Angles of 3D vector - getting both

3
votes

I have object A, with a speed. Speed is specified as 3D vector a = (x, y, z). Position is 3D point A [X, Y, Z]. I need to find out, if the current speed leads this object to another object B on position B [X, Y, Z].
I've sucessfully implemented this in 2 dimensions, ignoring the third one: 

   /*A is projectile, B is static object*/
    //entity is object A
    //  - .v[3] is the speed vector
    //position[3] is array of coordinates of object B    


    double vector[3];                               //This is the vector c = A-B
    this->entityVector(-1, entity.id, vector);      //Fills the correct data
    double distance = vector_size(vector);          //This is distance |AB|
    double speed = vector_size(entity.v);      //This is size of speed vector a

    float dist_angle = (float)atan2(vector[2],vector[0])*(180.0/M_PI);           //Get angle of vector c as seen from Y axis - using X, Z
    float speed_angle = (float)atan2((double)entity.v[2],entity.v[0])*(180.0/M_PI); //Get angle of vector a seen from Y axis - using X, Z
    dist_angle = deg180to360(dist_angle);             //Converts value to 0-360
    speed_angle = deg180to360(speed_angle);           //Converts value to 0-360
    int diff = abs((int)compare_degrees(dist_angle, speed_angle));   //Returns the difference of vectors direction

I need to create the very same comparison to make it work in 3D - right now, the Y positions and Y vector coordinates are ignored.
What calculation should I do to get the second angle?

Edit based on answer:
I am using spherical coordinates and comparing their angles to check if two vectors are pointing in the same direction.
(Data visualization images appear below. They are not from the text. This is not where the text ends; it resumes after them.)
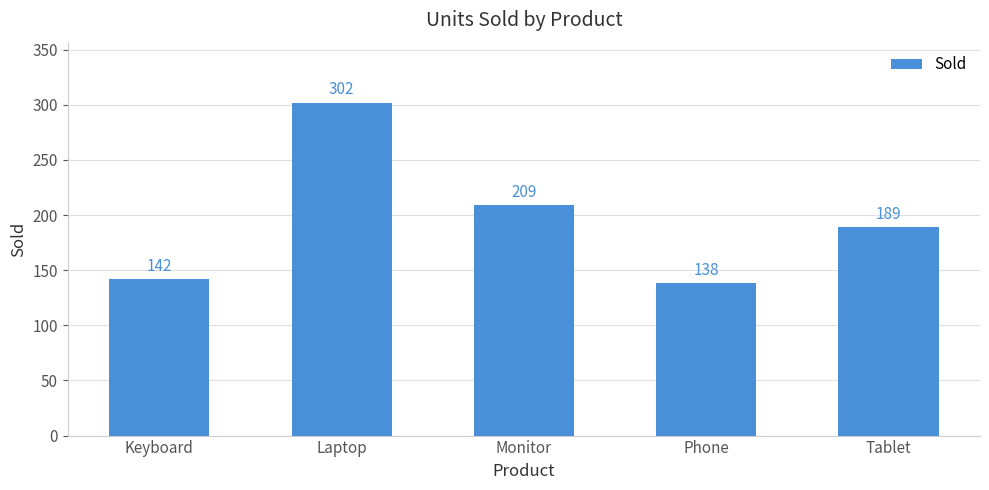

Count the number of categories in the chart.

5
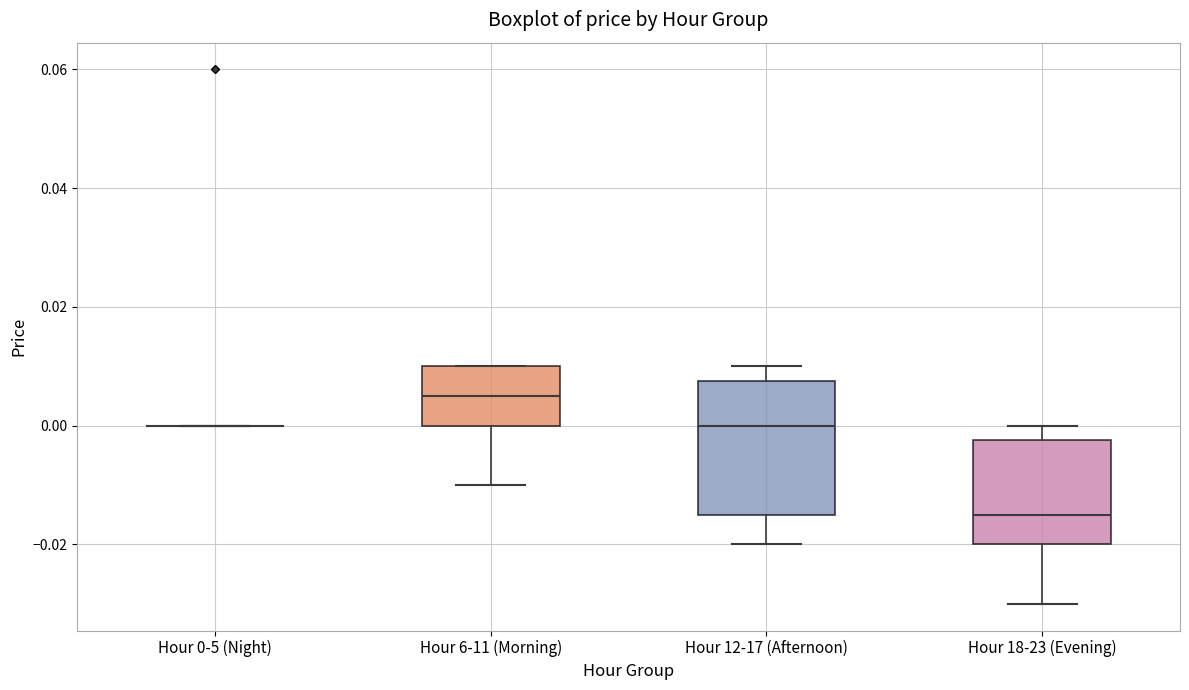

Which box is the tallest, from its lower edge to its upper edge?

Hour 12-17 (Afternoon)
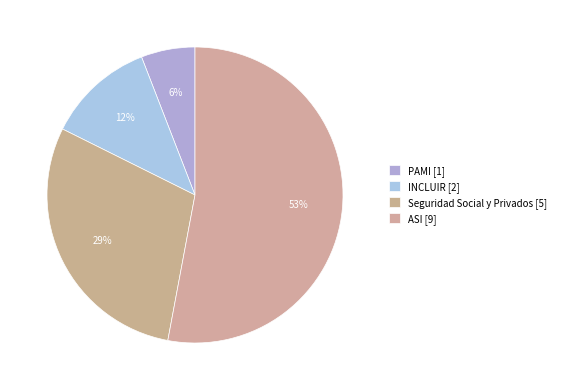

To the nearest percent, what is the average slice percentage?

25%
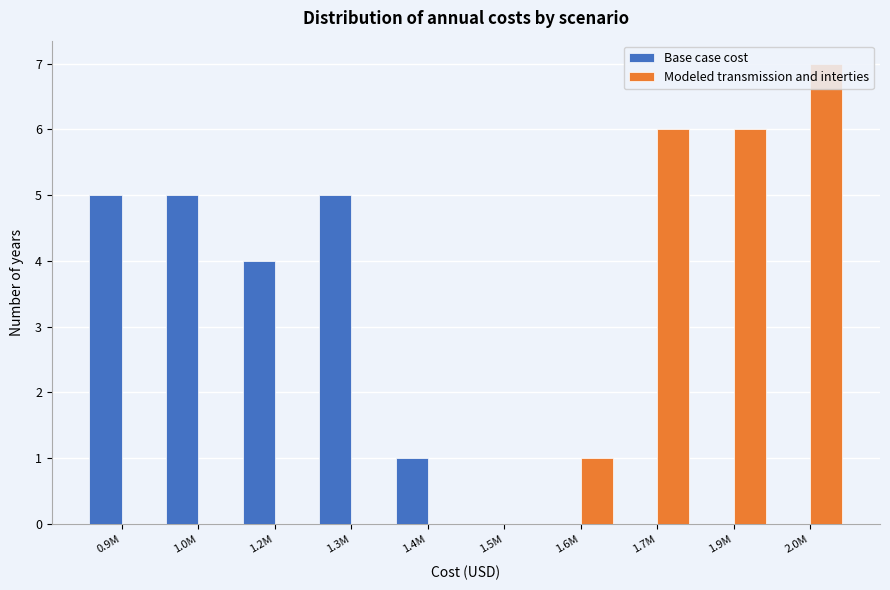

True or false: Modeled transmission and interties has a value of 6 at 1.7M.

True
With one vector being the A-B and another A's speed, I'me checking id A is heading to B.

1
c++3dgame-physics
What's your question? What do you mean by "the second angle"?gspr
Am I correct in guessing that you want to know if the vector a is parallel with the vector B-A? If so, just compute their dot product and see if it's (near) 1.gspr
Will dot product work at some range? I mean, will I able to tell, that they are not parallel, but they are close?Tomáš Zato - Reinstate Monica
The dot product of two normalized vectors is the cosine of the angle between them. Close to 1 will mean they're almost parallel, close to -1 will mean they're almost parallel but in opposite directions, close to 0 will mean they're almost orthogonal. Dot products work always.Alexey Frunze
Please ask Math questions at the Mathematics SE.GManNickG

1 Answers

5
votes

I'm assuming the "second angle" you're looking for is φ. That is to say, you're using spherical coordinates:

(x,y,z) => (r,θ,φ)
r = sqrt(x^2 + y^2 + z^2)
θ = cos^-1(z/r)
φ = tan^-1(y/x)

However, if all you want to do is find if A is moving with velocity a towards B, you can use a dot product for a basic answer.
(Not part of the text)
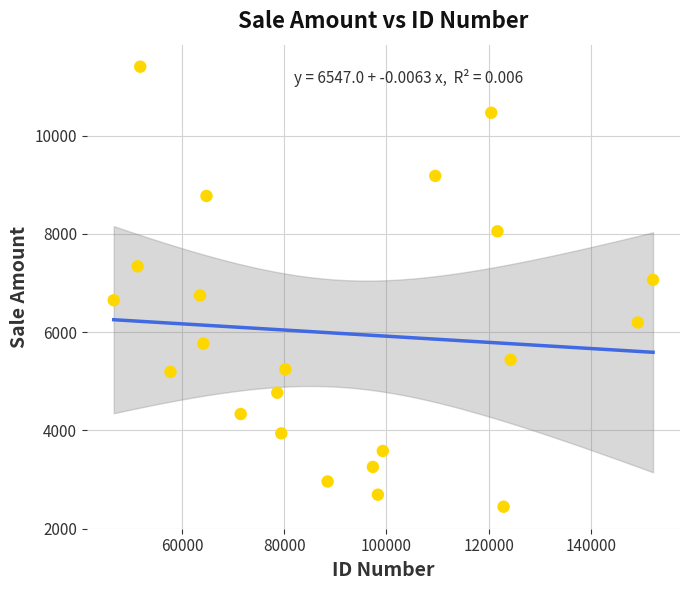

What is the range of Y values (max minus min)?

8959.4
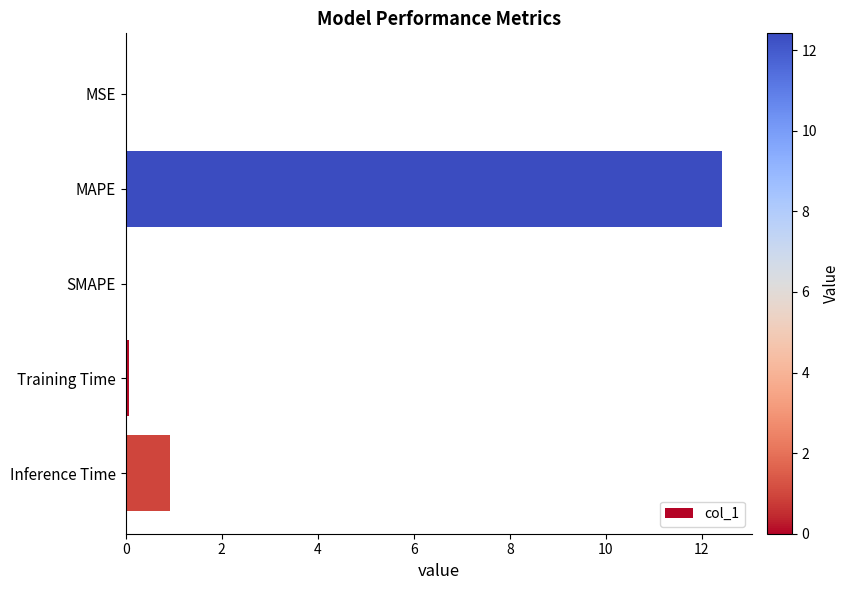

Is it true that the value at MSE is 0.0?

True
1st vector: B - A (vector pointing from A to B)
2nd vector: a (velocity)
dot product: a * (B-A)

If the dot product is 0, it means that you're not getting any closer - you're moving around a sphere of constant radius ||B-A|| with B at the center. If the dot product > 0, you're moving towards the point, and if the dot product < 0, you're moving away from it.